• **Task statement**
Some lines in the material below hold the word "index". Copy all of them.

====

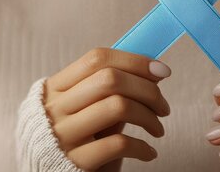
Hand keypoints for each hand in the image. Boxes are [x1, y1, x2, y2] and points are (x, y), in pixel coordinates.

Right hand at [44, 47, 171, 170]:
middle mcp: (56, 107)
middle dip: (147, 90)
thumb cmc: (79, 138)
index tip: (161, 70)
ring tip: (157, 129)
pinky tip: (148, 152)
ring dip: (148, 117)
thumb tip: (153, 70)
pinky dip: (142, 146)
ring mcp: (63, 134)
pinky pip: (119, 144)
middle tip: (163, 107)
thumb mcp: (86, 109)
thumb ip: (110, 90)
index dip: (134, 60)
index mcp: (57, 86)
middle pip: (110, 79)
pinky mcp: (75, 161)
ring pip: (118, 106)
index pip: (98, 58)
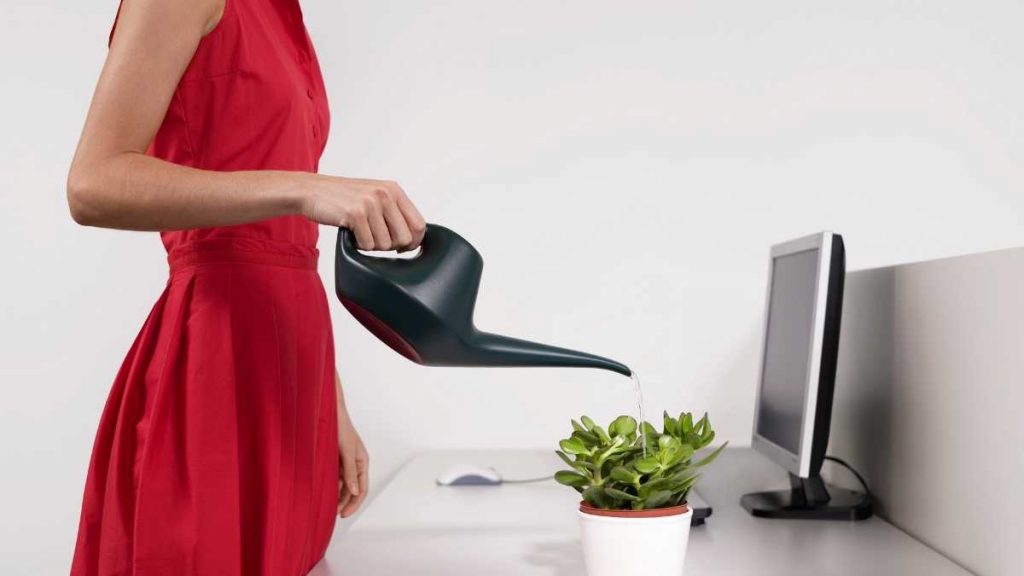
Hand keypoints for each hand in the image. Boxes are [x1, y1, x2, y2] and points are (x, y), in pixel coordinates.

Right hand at [301, 176, 425, 251]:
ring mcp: (370, 203)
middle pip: (405, 238)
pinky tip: (351, 232)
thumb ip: (394, 211)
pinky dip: (359, 245)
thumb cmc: (343, 197)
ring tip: (360, 231)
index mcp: (394, 190)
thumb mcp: (374, 196)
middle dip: (391, 246)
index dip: (413, 241)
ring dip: (372, 245)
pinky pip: (368, 245)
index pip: (419, 225)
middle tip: (375, 238)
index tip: (401, 247)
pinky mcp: (355, 214)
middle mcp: (385, 194)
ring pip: (385, 244)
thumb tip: (413, 239)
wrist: (311, 190)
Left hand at [337, 407, 368, 517]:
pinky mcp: (333, 460)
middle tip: (332, 515)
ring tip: (326, 507)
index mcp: (362, 461)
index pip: (362, 489)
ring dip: (336, 496)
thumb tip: (355, 491)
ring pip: (342, 485)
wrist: (326, 411)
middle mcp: (354, 463)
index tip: (343, 514)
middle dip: (344, 503)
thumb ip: (350, 471)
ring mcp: (343, 462)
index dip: (354, 503)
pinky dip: (329, 487)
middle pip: (353, 490)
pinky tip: (321, 494)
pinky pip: (333, 478)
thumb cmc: (339, 427)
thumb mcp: (346, 450)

====

• **Result of the task**
index tip: (161, 70)
index dip: (134, 60)
index mcp: (57, 86)
index pip: (98, 58)
index mcp: (394, 190)
index dip: (413, 241)
index pip: (419, 225)
index tip: (401, 247)
index mcp: (362, 461)
index pip: (362, 489)
index tip: (343, 514)
index dip: (354, 503)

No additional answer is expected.